_Requirement_
Rewrite the entries below, replacing "collectors" with "collected by" and keeping everything else the same.

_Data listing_
§

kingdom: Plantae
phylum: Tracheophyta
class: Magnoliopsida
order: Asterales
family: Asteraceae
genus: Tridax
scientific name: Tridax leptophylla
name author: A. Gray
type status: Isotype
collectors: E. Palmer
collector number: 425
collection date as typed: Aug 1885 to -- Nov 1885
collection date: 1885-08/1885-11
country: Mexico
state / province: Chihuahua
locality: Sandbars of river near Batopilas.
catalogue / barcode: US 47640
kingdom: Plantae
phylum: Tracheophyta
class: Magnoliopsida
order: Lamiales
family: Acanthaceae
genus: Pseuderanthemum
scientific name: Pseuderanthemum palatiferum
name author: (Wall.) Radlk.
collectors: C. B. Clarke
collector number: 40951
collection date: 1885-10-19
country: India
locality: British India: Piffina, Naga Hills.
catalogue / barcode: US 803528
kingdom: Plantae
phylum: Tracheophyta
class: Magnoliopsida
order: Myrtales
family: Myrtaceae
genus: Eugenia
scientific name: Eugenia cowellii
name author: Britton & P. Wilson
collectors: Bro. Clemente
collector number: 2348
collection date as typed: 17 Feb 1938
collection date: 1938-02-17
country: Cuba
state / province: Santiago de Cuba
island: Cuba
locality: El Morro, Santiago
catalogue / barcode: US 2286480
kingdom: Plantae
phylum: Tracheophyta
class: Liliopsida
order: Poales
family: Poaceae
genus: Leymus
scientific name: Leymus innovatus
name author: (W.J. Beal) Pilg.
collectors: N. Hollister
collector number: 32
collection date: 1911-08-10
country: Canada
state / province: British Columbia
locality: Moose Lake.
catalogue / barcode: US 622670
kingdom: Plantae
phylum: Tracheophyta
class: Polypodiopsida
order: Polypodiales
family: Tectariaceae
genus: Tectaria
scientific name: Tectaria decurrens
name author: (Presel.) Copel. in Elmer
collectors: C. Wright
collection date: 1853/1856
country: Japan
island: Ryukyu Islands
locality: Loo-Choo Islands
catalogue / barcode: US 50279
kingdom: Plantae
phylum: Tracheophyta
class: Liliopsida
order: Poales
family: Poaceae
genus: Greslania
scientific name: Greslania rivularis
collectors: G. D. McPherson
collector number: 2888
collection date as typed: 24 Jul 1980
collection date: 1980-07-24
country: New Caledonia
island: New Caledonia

§

_Completed task_
kingdom: Plantae
phylum: Tracheophyta
class: Magnoliopsida
order: Asterales
family: Asteraceae
genus: Tridax
scientific name: Tridax leptophylla
name author: A. Gray
type status: Isotype
collected by: E. Palmer
collector number: 425
collection date as typed: Aug 1885 to -- Nov 1885
collection date: 1885-08/1885-11
country: Mexico
state / province: Chihuahua
locality: Sandbars of river near Batopilas.
catalogue / barcode: US 47640
kingdom: Plantae
phylum: Tracheophyta
class: Magnoliopsida
order: Lamiales
family: Acanthaceae
genus: Pseuderanthemum
scientific name: Pseuderanthemum palatiferum
name author: (Wall.) Radlk.
collected by: C. B. Clarke
collector number: 40951
collection date: 1885-10-19
country: India
locality: British India: Piffina, Naga Hills.
catalogue / barcode: US 803528
kingdom: Plantae
phylum: Tracheophyta
class: Magnoliopsida
order: Myrtales
family: Myrtaceae
genus: Eugenia
scientific name: Eugenia cowellii
name author: Britton & P. Wilson
collected by: Bro. Clemente
collector number: 2348
collection date as typed: 17 Feb 1938
collection date: 1938-02-17
country: Cuba
state / province: Santiago de Cuba
island: Cuba
locality: El Morro, Santiago
catalogue / barcode: US 2286480
kingdom: Plantae
phylum: Tracheophyta
class: Liliopsida
order: Poales
family: Poaceae
genus: Leymus
scientific name: Leymus innovatus
name author: (W.J. Beal) Pilg.
collected by: N. Hollister
collector number: 32
collection date: 1911-08-10
country: Canada
state / province: British Columbia
locality: Moose Lake.
catalogue / barcode: US 622670
kingdom: Plantae
phylum: Tracheophyta
class: Polypodiopsida
order: Polypodiales
family: Tectariaceae
genus: Tectaria
scientific name: Tectaria decurrens
name author: (Presel.) Copel. in Elmer
collected by: C. Wright
collection date: 1853/1856
country: Japan
island: Ryukyu Islands
locality: Loo-Choo Islands
catalogue / barcode: US 50279
kingdom: Plantae
phylum: Tracheophyta
class: Liliopsida
order: Poales
family: Poaceae
genus: Greslania
scientific name: Greslania rivularis
collected by: G. D. McPherson
collector number: 2888
collection date as typed: 24 Jul 1980
collection date: 1980-07-24
country: New Caledonia
island: New Caledonia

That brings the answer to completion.